Your task:
Please copy the data below exactly; none of the pictures in it belong in the copy.

Recorded information:
= Beginning of Section =

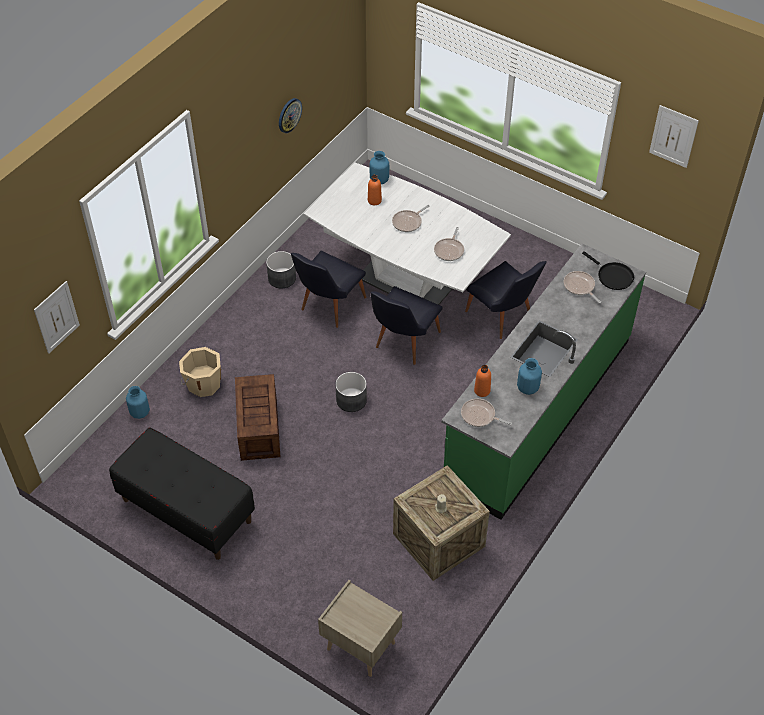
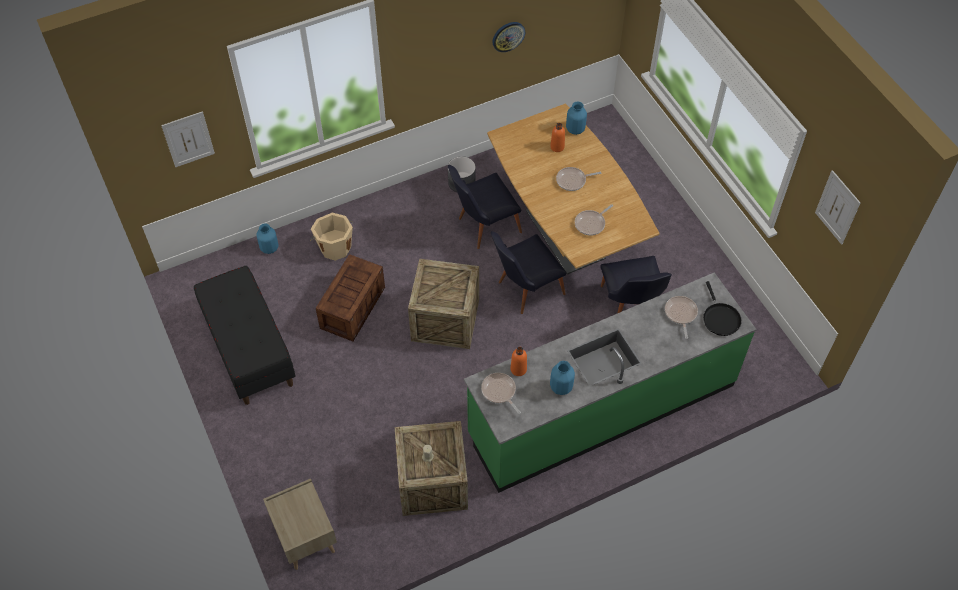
camera: 30 degrees right, 5 degrees up
white dining table [304,163,511,305] -> brown dining table [487,103,660,274]
grey planter [335,372,367,412] -> crate [408,259,479,349]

= End of Section =

Response for this exercise:
camera: 30 degrees right, 5 degrees up
white dining table [304,163,511,305] -> brown dining table [487,103,660,274]
grey planter [335,372,367,412] -> crate [408,259,479,349]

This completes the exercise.